I will quit.

There’s a strong sense of security that comes with having a job. I’m not talking financial – that’s a given. A 9-5 (or whenever you end) job anchors you to a period of time each day, five times a week, where you are being productive and you are occupied. It’s routine, it’s secure, and it’s the source of livelihood for the lucky.

Which is why I’m terrified of quitting.

I won’t go into the reasons for quitting here, but I wanted to articulate (for myself) my thoughts about the best time to quit. For me, I’m debating one of two things:

  1. Quit with no job lined up – I`m quitting so I can have the time to figure out what I want to do, instead of jumping at the first opportunity.
  2. Quit when I have a job lined up.

I was very ready to jump at number one. The first day I went into work after a night of deliberating my future and deciding to quit, I walked around with the lightest step I`d had in a very long time. I was excited at the prospect of being unemployed – I’m financially stable and have enough saved up to be okay and independent. When would I get another chance at that?

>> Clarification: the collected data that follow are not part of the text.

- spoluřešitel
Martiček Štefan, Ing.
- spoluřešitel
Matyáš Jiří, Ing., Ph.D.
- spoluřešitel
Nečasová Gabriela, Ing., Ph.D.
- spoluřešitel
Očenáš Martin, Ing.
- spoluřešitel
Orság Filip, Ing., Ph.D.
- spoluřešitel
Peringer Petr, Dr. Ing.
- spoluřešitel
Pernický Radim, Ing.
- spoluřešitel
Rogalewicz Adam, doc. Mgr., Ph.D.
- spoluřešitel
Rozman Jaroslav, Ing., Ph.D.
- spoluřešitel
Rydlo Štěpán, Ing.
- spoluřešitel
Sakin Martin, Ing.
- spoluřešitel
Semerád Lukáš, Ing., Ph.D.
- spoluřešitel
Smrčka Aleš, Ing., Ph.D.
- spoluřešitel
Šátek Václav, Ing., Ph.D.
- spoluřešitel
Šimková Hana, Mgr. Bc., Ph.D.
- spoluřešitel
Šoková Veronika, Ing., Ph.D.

Number two, on the other hand, I’m almost afraid to admit, but it stems from a deep sense of insecurity; am I quitting with no job lined up because I can’t get a job? Do I need to prove to my peers and family that I am a wanted and employable professional?

A friend argued that people with jobs looking for jobs are “more employable” because they have something to fall back on and thus have stronger negotiating power. I’d point out on the other hand, who’s to say someone looking for a job doesn’t have another offer lined up? And my soon-to-be-previous job’s salary would serve as a good baseline for negotiating my next salary.

But the greatest thing holding me (and anybody else) from quitting really comes down to fear.

Fear of the unknown. Fear of not being able to find another job. Fear of being viewed as an employee nobody wants – fear of other people’s perception. Fear of losing discipline and rigor.

I’m acutely aware of the last point. My discipline will be tested when my daily anchor is set loose.

No. Quitting will be the best thing for me and I need to stop making excuses not to. I’m confident I’ll bounce back, and in the right direction. I’m aware of the importance of discipline during that period. I’ll quit in January 2016 (it’s just the quarterly ebb and flow of our line of work – can’t be leaving a bad reputation behind!) and be unemployed by mid-February. There’s no practical reason not to quit without a job lined up and the only thing stopping me is fear. I will quit. Hold me to it.